Divide, then Ground: Adapting Frame Selection to Query Types for Long-Form Video Understanding
Summary: arXiv:2512.04000v2 Announce Type: replace-cross
Abstract
The application of Large Multimodal Models (LMMs) to long-form video understanding is constrained by limited context lengths and the computationally prohibitive cost of processing dense video tokens. Consequently, recent research has focused on query-aware frame selection, methods that often incur significant computational overhead. This paper challenges the assumption that such complex search mechanisms are universally necessary.
Key Findings
- Identification and validation of a query typology distinguishing between global and localized queries.
- Uniform sampling is effective for global queries.
- Localized queries require query-aware selection for optimal performance.
Introduction
As the demand for understanding long-form videos increases, the limitations of existing Large Multimodal Models (LMMs) become ever more apparent. The computational burden associated with processing large volumes of video data, combined with the constraints of context lengths, necessitates innovative approaches in video understanding. Traditional methods often employ query-aware frame selection techniques that, while effective, can result in significant computational costs.
Research Approach
This study proposes a reevaluation of the need for complex search mechanisms in video analysis. Through rigorous experimentation, we categorize queries into two distinct types:
- Global Queries: These queries require an overview of the entire video, allowing for uniform sampling strategies.

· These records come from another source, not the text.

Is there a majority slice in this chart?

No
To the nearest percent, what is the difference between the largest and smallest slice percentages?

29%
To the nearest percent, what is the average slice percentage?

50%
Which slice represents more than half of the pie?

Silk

- Localized Queries: These queries focus on specific segments of the video and therefore benefit from more tailored selection methods.
The DIG Framework
Building upon the insights gained from query typology, we introduce DIG, a training-free frame selection framework that dynamically adapts its strategy based on the nature of the query posed. The DIG framework operates on two key principles:
- For global queries, DIG utilizes efficient uniform sampling techniques, which allows for a comprehensive overview while minimizing computational costs.

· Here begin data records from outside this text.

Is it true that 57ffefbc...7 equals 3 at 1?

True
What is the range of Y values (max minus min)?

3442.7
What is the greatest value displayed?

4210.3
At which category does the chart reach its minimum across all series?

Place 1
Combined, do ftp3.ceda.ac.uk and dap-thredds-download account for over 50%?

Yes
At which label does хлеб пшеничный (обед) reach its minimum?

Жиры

- For localized queries, DIG activates a specialized pipeline that extracts frames relevant to the specific query, ensuring optimized performance and relevance.
Experimental Results
To validate the effectiveness of the DIG framework, we conducted extensive experiments across three long-form video understanding benchmarks. The results indicate that DIG consistently outperforms existing baseline methods. Notably, even when scaling the input frame count to 256, DIG demonstrates robust improvements in the performance of LMMs.
Conclusion
The findings of this research underscore the importance of tailoring frame selection methods to the type of query being posed in long-form video understanding. By distinguishing between global and localized queries, and by implementing the DIG framework, we can significantly enhance the efficiency and effectiveness of LMMs in processing video data. Future work will focus on further refining these methods and exploring their applicability across various multimedia contexts.